Voci di una raccolta di domande
****

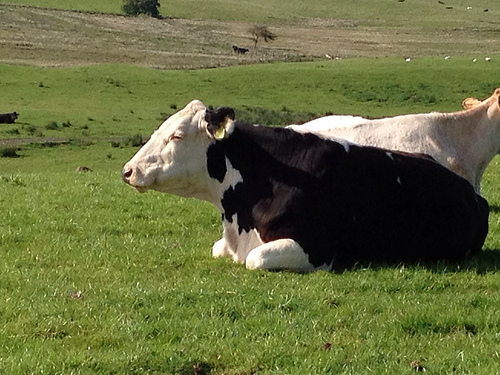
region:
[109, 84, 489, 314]
this is a cow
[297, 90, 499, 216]
this is a cow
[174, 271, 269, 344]
this is grass on the field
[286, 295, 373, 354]
this is grass on the field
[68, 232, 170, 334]
this is grass on the field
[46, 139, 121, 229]
this is grass on the field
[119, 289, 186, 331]
this is grass on the field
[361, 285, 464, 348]
this is grass on the field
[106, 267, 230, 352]
this is grass on the field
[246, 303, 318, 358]
this is grass on the field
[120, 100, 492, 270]
A cow id black and white.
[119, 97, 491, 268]
A cow has an eye that is almost closed.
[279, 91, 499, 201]
A white cow is behind another cow.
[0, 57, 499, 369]
The grass is green.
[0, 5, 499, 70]
Green grass ends and brown grass begins.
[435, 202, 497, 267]
Two shadows are on the grass.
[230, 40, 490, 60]
Six white and one black animal in the distance.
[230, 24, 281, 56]
An animal is by a tree.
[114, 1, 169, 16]
A bush is green.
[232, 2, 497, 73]
Black and white animals are scattered about afield.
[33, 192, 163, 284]
bright green grass growing on ground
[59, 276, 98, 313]
red leaf laying in green grass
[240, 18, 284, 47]
tree growing in the middle of field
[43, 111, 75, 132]
small bushes growing in field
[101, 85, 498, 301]
two cows laying in grassy field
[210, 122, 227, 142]
yellow tag in ear of cow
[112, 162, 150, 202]
black and white nose on cow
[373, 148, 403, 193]
small white spots on side of cow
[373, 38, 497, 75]
sheep grazing in grassy field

****

> SCOPO DEL COMPITO: Modifica tutti i record sostituendo "region" con "area" e lasciando invariato tutto il resto. Nella risposta ometti le immagini.

> SOLUZIONE DEL COMPITO:
area:
[109, 84, 489, 314]
this is a cow
[297, 90, 499, 216]
this is a cow
[174, 271, 269, 344]
this is grass on the field
[286, 295, 373, 354]
this is grass on the field
[68, 232, 170, 334]
this is grass on the field
[46, 139, 121, 229]
this is grass on the field
[119, 289, 186, 331]
this is grass on the field
[361, 285, 464, 348]
this is grass on the field
[106, 267, 230, 352]
this is grass on the field
[246, 303, 318, 358]
this is grass on the field
[120, 100, 492, 270]
A cow id black and white.
[119, 97, 491, 268]
A cow has an eye that is almost closed.
[279, 91, 499, 201]
A white cow is behind another cow.
[0, 57, 499, 369]
The grass is green.
[0, 5, 499, 70]
Green grass ends and brown grass begins.
[435, 202, 497, 267]
Two shadows are on the grass.
[230, 40, 490, 60]
Six white and one black animal in the distance.
[230, 24, 281, 56]
An animal is by a tree.
[114, 1, 169, 16]
A bush is green.
[232, 2, 497, 73]
Black and white animals are scattered about afield.
[33, 192, 163, 284]
bright green grass growing on ground
[59, 276, 98, 313]
red leaf laying in green grass
[240, 18, 284, 47]
tree growing in the middle of field
[43, 111, 75, 132]
small bushes growing in field
[101, 85, 498, 301]
two cows laying in grassy field
[210, 122, 227, 142]
yellow tag in ear of cow
[112, 162, 150, 202]
black and white nose on cow
[373, 148, 403, 193]
small white spots on side of cow
[373, 38, 497, 75]
sheep grazing in grassy field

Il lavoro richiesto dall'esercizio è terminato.